While the current delegation stopped short of including serving US generals and officials, its make-up is an open declaration that the US will bolster its military ties with Taiwan—an island that it acknowledges is part of China. Last year, Biden dispatched a US delegation to Taiwan led by former Senator Chris Dodd, but it included former State Department officials, not retired military and national security personnel.

Included in the delegation that landed in Taipei yesterday is the former chairman of the US Joint Chiefs of Staff, Michael Mullen, who served between 2007 and 2011 under presidents Bush and Obama.

Others are Meghan O’Sullivan, deputy national security adviser for Iraq and Afghanistan under Bush; Michèle Flournoy, undersecretary of defence under Obama; and Mike Green and Evan Medeiros, who were both senior directors for Asia on the US National Security Council.

While the delegation is described as “unofficial,” the Biden administration authorised and organised the trip, which will undoubtedly involve discussions not just of a general character but more specific military arrangements.

As the ex-Pentagon chief, Mullen remains highly connected to the entire US military and national security apparatus, as are all the members of the delegation. Talks have been scheduled with top-level Taiwanese officials, including President Tsai Ing-wen and Defense Minister Chiu Kuo-cheng.

Speaking at an online forum on Monday, White House Indo-Pacific policy coordinator Kurt Campbell declared that the trip would underscore US support for “peace and stability” in the region. In fact, by undermining the basis for its diplomatic relations with China, which hinged on the “One China” policy, the US is doing precisely the opposite.

For the past decade, the US has ramped up its confrontation with China, not just over Taiwan, but on every front. Biden and Campbell were part of the Obama administration that launched the “pivot to Asia,” involving a military build-up and strengthening of alliances throughout the Indo-Pacific and efforts to undermine China economically and diplomatically. The anti-China offensive has accelerated under Trump and Biden.

In his comments on Monday, Campbell issued a thinly-veiled threat that the US was prepared for war against both Russia and China. After noting that the US had historically had to sustain wars on two fronts, he declared: “I believe that we’re entering a period where that is what will be demanded of the United States and this generation of Americans.”

The delegation’s visit to Taiwan coincided with a US military show of force. On Saturday, the guided-missile destroyer USS Ralph Johnson passed through the narrow strait between the Chinese mainland and Taiwan. A Chinese military spokesperson branded this as “a provocative act.” The Biden administration has stepped up the frequency of US warships transiting the Taiwan Strait to roughly monthly.

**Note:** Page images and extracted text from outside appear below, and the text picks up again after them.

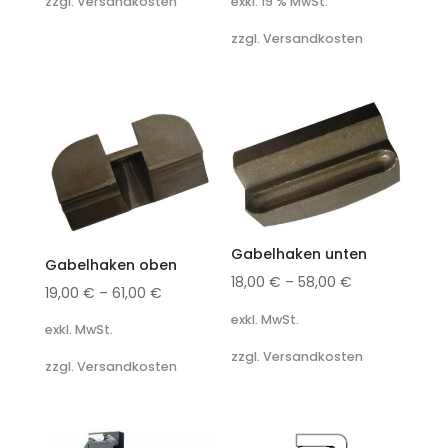
exkl. 19 % MwSt.
zzgl. Versandkosten
zzgl. Versandkosten
Gabelhaken unten
Gabelhaken oben
18,00
€
–
58,00
€
19,00
€
–
61,00
€
exkl. MwSt.
exkl. MwSt.
zzgl. Versandkosten
zzgl. Versandkosten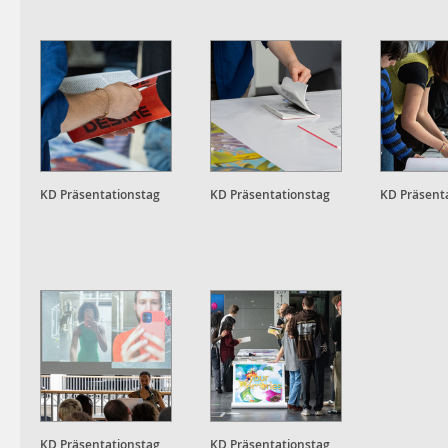
KD Präsentationstag
KD Präsentationstag
KD Präsent
KD Präsentationstag
KD Präsentationstag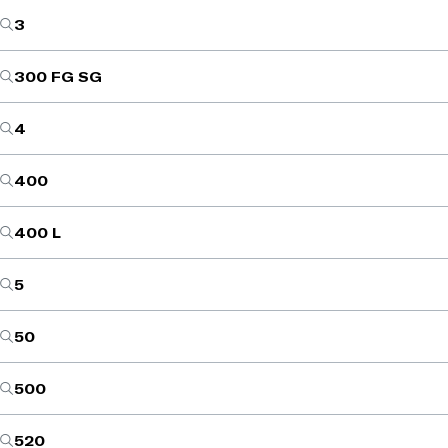
3
300 FG SG
4
400
400 L
5
50
500
520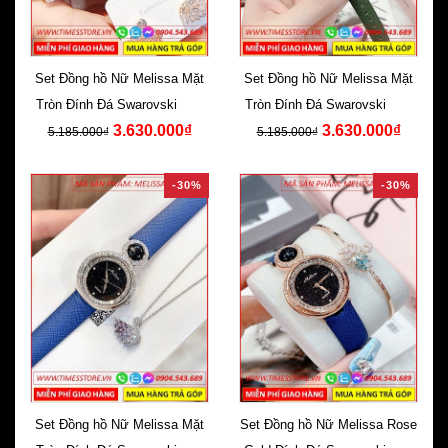
Set Đồng hồ Nữ Melissa Mặt
Set Đồng hồ Nữ Melissa Mặt
Tròn Đính Đá Swarovski Dây
Tròn Đính Đá Swarovski Dây
3.630.000₫
3.630.000₫
Da Cam
Da Xanh
5.185.000₫
5.185.000₫
-30%
-30%
Set Đồng hồ Nữ Melissa Mặt
Set Đồng hồ Nữ Melissa Rose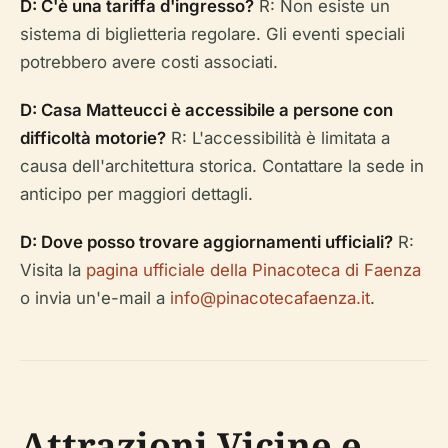
D: C'è una tariffa d'ingresso?
R: Non esiste un
sistema di biglietteria regolare. Gli eventi speciali
potrebbero avere costi associati.
D: Casa Matteucci è accessibile a persone con
difficoltà motorie?
R: L'accessibilità è limitata a
causa dell'architettura storica. Contattare la sede in
anticipo per maggiori dettagli.
D: Dove posso trovare aggiornamenti ufficiali?
R:
Visita la
pagina ufficiale della Pinacoteca di Faenza
o invia un'e-mail a
info@pinacotecafaenza.it
.
Attrazioni Vicine e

Washington hypocritically accuses Beijing of “expansionism” and planning to forcibly reunify Taiwan with the mainland. The US points in particular to the flights of Chinese military aircraft through Taiwan’s extensive Air Defence Identification Zone (ADIZ). Yet the US asserts the “right” to routinely sail its warships and fly its warplanes close to the Chinese mainland, thousands of kilometres from the nearest American territory.

Speaking on Tuesday, Chinese Foreign Ministry spokesperson Wang Wenbin condemned the presence of the US delegation on Taiwan. “The will of the Chinese people to defend our country’s sovereignty and territorial integrity is immovable. Whoever United States sends to show support for Taiwan is bound to fail,” he said.

As the US delegation leaves today, former US Secretary of State Pompeo is due to arrive for a separate four-day visit, nominally as a private citizen. He is accompanied by Miles Yu, who acted as the main China policy planner and strategist for the Trump administration. Yu and Pompeo were instrumental in engineering Trump’s strident anti-China strategy, which combined economic warfare with the inflaming of tensions over Taiwan and other regional flashpoints.

Biden, who has declared that his administration’s support for Taiwan is “rock solid,” has taken over where Trump left off, greatly heightening the danger that the conflict between NATO and Russia over the Ukraine will spread to the Indo-Pacific.